Kong / charts

Helm chart for Kong
Apache License 2.0
242 stars 474 forks source link

The failure of readyness probe leads to a crash of the proxy #979

Closed liverpool8056 closed 3 months ago

liverpool8056 commented 8 months ago

As outlined in https://github.com/Kong/charts/blob/main/charts/kong/values.yaml, both the liveness and readyness probes rely on status_listener of Kong. However, pods stop receiving the traffic through Kubernetes service if the readyness probe fails, which means that the liveness probe can't serve traffic after the readyness probe fails. Moreover, in the event of a database outage, the readyness probe will fail, potentially leading to the destruction of the Kong pod. Considering this, I am wondering whether the liveness probe should be modified to a different approach rather than a http probe given that the readiness probe typically does not result in application termination.

randmonkey commented 7 months ago

@liverpool8056 It is possible to change the liveness probe and readiness probe. You can see an example (default) configuration of the probes here:

You can update these settings in your values when you install Kong by helm.

rainest commented 7 months ago

Were you seeing an issue in practice? Can you provide replication steps?

Which versions are you using? The endpoints returning failure due to a database outage was a bug that affected older versions of Kong. Current versions should return successful responses (albeit with database.reachable=false) if the database is offline. If you're seeing failures on the latest Kong version, we'd want to investigate that as a bug.

While failing readiness does remove a replica from the list of Service endpoints, this should not affect the liveness check. Kubernetes' probe requests are issued on a per-replica basis directly from the kubelet. They do not pass through the Service, which instead dispatches a request to only one replica at random. Non-ready Pods should still receiving continuing readiness and liveness probes if they become unready.

liverpool8056 commented 7 months ago

Thanks @randmonkey for your workaround. Though it is an alternative, I think it would be better to provide users with a more reliable one natively.

@rainest Here is the FTI I worked on last month: https://konghq.atlassian.net/browse/FTI-5346, and the reproduce steps are available in it.

While failing readiness does remove a replica from the list of Service endpoints, this should not affect the liveness check.

This is true, the liveness and readyness probes are independent with each other. However in this case, the liveness probe is a http one. After being removed from the list of endpoints due to the failure of readyness, the pod actually is no longer ready for receiving any traffic, it seems the http liveness probe can't reach the pod either, thus it leads to the failure of liveness. That's what I observed from the FTI.

randmonkey commented 4 months ago

@liverpool8056 As @rainest has mentioned, liveness probes and readiness probes are called by kubelet to each pod, NOT found by endpoints. Also, liveness probe and readiness probe supports exec mode to execute a command in the container and tcp mode to test whether a TCP port is open: https://kubernetes.io/docs/tasks/configure-pod-container/configure-liveness-readiness-startup-probes/. You can also change the liveness probe to exec like this:

    livenessProbe:
      exec:
        command:
        - cat
        - /tmp/healthy
      initialDelaySeconds: 5
      periodSeconds: 5

Recorded information:
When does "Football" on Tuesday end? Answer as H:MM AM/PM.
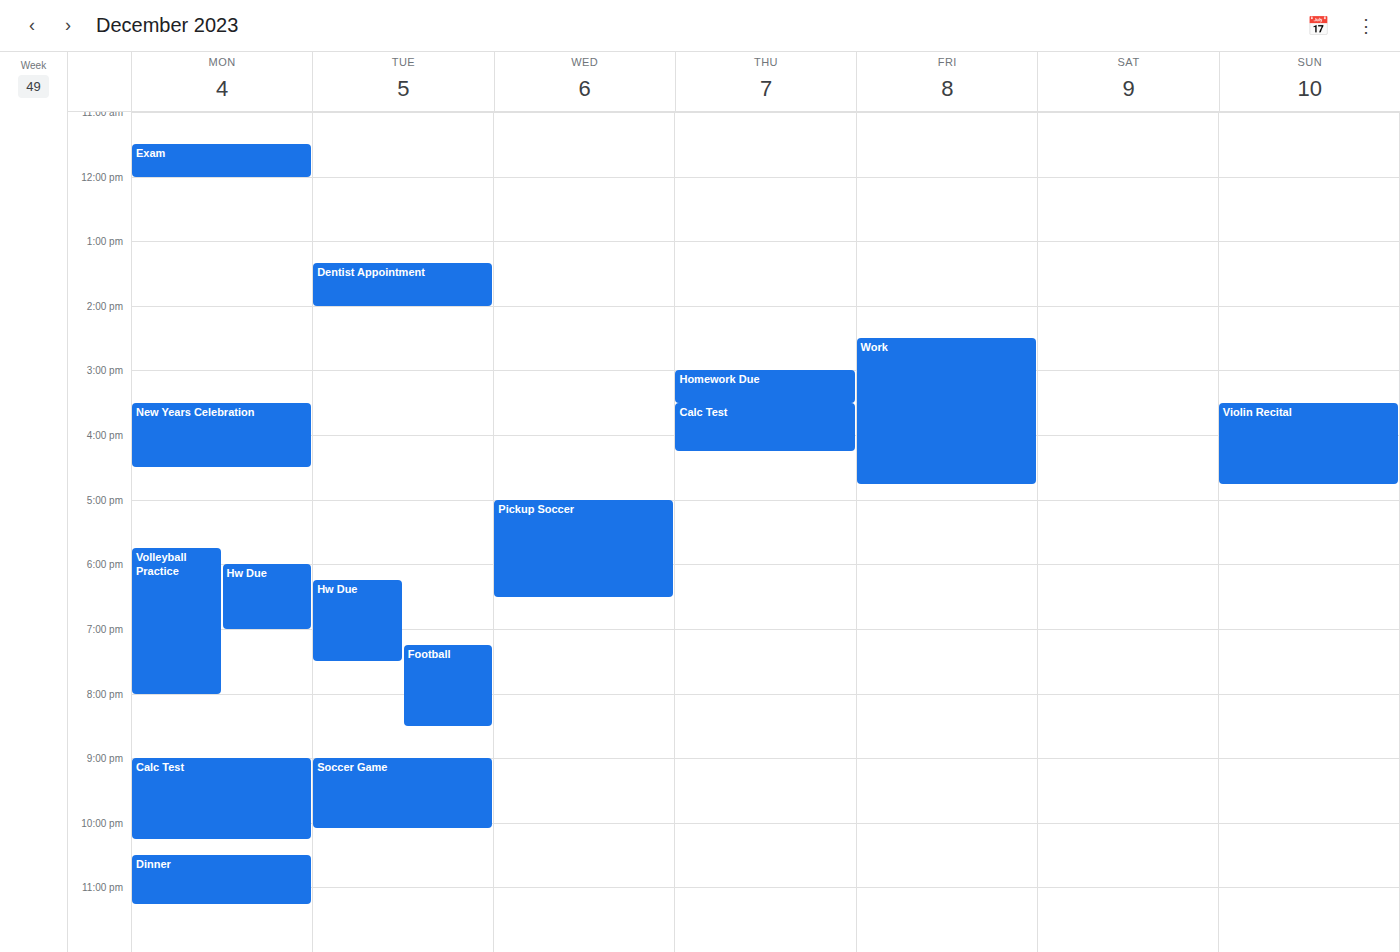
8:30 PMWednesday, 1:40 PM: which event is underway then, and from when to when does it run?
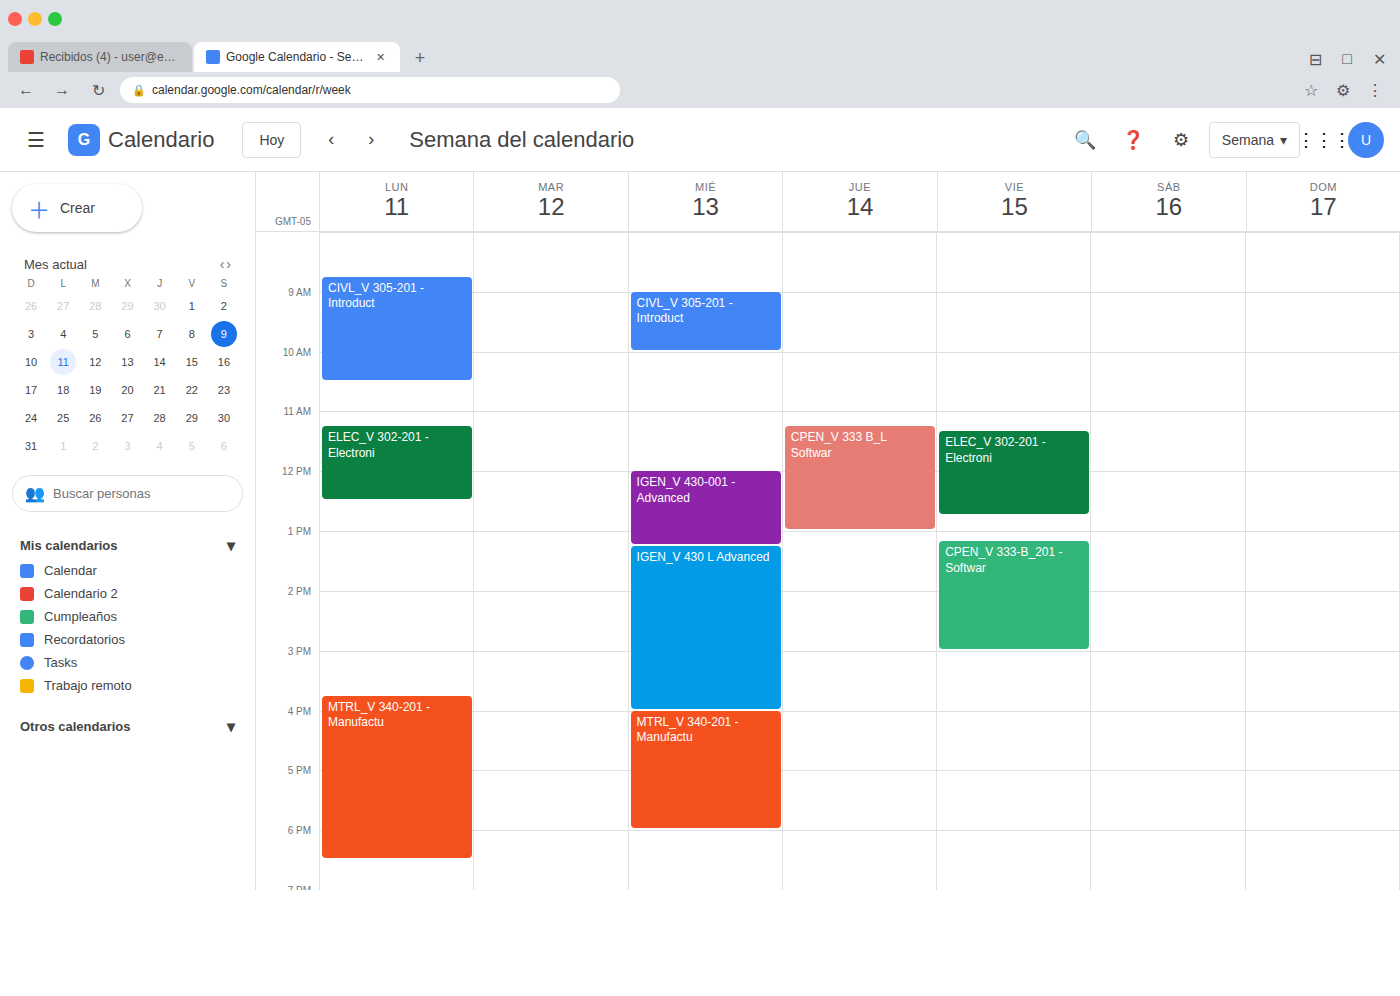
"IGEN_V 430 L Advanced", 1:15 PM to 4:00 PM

What to produce: Give every web address that appears in the Kong probe thread.

Result:
https://github.com/Kong/charts/blob/main/charts/kong/values.yaml
https://konghq.atlassian.net/browse/FTI-5346
https://kubernetes.io/docs/tasks/configure-pod-container/configure-liveness-readiness-startup-probes/